C’est avec une vraie sensibilité, sans pathos ni trompettes, que le film parvient à entremêler le drame intime et l’histoire de l’Italie fasciste. Une journée particulière porte un regard pudique sur une société en souffrance (la photographie blafarde, presque en noir et blanc, est comme le symptôme d’une société moribonde), sans daigner céder à une rhétorique facile, et sans dédaigner de nous faire sourire, et même rire. Il faut dire que les répliques de Mastroianni sont souvent très drôles, même si derrière l’humour perce bien souvent une certaine amertume. C’est ainsi qu’à propos de lui-même, et des médisances de la concierge, il déclare. « Je ne crois pas que le locataire du 6e soit antifasciste, c’est plutôt le fascisme qui est antilocataire du 6e. » Ettore Scola démonte la rhétorique du régime à travers l’ironie de Gabriele, qui s’amuse de la naïveté d’Antonietta et la conduit à faire remonter à la surface les vérités qu’elle se cache. Une vraie maïeutique de l’ironie, en somme.

Une journée particulière n’est pas un film sur le fascisme – ou pas seulement – mais sur la mentalité fasciste. Au départ, Ettore Scola n’avait d’ailleurs pas prévu de le situer dans le passé. Citons plutôt le cinéaste, évoquant le film. «Certes, le fascisme historique est mort en tant que régime, mais le fascisme psychologique quotidien, le fascisme qui impose la norme et condamne celui qui est différent, n’est pas mort. » Ou, comme le dit Gabriele. « On se soumet toujours à la mentalité des autres… » Il faut certainement se réjouir que le film ressorte aujourd’hui.

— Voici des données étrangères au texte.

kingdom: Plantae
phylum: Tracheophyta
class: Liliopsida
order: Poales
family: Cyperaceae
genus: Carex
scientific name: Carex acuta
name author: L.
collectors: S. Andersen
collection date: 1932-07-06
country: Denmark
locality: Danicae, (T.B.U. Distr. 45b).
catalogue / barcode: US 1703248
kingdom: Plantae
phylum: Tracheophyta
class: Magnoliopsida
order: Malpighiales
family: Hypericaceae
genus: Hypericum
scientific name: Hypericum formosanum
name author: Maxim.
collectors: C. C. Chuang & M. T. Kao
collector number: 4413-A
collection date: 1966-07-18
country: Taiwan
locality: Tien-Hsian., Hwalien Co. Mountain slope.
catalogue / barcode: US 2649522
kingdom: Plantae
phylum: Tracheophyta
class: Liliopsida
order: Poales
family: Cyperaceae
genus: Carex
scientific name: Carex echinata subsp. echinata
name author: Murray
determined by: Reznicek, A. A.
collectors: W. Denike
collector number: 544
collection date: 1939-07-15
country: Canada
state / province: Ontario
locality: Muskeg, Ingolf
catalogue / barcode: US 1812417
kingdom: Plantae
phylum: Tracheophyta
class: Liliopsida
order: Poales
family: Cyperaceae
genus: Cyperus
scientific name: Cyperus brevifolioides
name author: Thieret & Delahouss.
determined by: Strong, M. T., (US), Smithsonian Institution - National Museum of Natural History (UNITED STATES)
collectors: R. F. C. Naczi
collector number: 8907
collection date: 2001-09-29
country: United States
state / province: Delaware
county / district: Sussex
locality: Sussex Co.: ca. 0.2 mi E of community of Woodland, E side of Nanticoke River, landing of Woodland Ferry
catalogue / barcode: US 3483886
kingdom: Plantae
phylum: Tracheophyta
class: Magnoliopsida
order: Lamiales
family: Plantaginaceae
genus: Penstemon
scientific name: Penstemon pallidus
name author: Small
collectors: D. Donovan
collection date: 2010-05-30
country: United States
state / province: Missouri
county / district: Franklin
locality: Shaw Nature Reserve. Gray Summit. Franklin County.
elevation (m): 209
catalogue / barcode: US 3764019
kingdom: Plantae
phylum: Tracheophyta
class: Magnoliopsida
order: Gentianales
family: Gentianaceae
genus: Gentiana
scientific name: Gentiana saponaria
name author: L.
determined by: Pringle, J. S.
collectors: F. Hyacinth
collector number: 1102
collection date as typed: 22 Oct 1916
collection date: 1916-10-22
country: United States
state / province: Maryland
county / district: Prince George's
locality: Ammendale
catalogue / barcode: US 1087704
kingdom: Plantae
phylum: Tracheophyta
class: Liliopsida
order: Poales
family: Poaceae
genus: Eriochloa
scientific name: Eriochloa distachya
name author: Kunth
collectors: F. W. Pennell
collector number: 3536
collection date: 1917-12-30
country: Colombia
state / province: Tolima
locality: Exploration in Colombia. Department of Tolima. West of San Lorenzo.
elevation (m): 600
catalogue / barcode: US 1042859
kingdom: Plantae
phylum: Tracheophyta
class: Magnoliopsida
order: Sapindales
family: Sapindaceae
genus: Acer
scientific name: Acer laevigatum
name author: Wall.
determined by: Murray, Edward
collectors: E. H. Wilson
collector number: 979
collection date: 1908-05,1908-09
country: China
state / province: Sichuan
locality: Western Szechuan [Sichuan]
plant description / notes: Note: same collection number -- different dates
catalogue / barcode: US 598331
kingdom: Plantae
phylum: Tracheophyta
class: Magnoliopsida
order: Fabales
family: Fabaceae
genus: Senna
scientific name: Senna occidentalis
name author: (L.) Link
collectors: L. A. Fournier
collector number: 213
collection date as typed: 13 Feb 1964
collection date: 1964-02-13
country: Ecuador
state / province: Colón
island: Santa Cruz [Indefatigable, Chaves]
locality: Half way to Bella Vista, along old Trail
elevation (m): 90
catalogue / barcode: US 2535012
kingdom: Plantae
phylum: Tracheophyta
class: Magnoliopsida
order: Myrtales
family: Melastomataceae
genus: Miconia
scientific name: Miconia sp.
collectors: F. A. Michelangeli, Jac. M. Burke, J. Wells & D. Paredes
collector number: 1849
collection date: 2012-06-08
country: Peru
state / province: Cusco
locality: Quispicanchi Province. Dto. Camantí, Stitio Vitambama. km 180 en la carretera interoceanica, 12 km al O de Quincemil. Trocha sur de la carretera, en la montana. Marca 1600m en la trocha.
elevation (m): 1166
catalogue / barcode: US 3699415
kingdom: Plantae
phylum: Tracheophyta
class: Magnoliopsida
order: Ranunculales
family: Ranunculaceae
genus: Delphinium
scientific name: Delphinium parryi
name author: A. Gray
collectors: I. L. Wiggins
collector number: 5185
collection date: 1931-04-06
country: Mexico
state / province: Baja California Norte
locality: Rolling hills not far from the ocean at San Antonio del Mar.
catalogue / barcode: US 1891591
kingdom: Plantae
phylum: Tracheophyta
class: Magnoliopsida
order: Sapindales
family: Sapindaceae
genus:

Que dire de plus, sinon que Sophia Loren et Mastroianni sont ici au sommet de leur art. La diva incarne sans crainte une ménagère aux collants filés, aux yeux creusés et au teint blafard, et le latin lover de La Dolce Vita . un homosexuel traqué. On se rappelle de lui, déjà, dans Le Bel Antonio . en impuissant. de tels rôles, loin de démythifier les stars, font chatoyer les mythes de couleurs plus riches et plus intenses. De tels acteurs, loin de transformer leurs rôles pour y faire belle figure, les créent véritablement pour les faire sonner encore plus juste.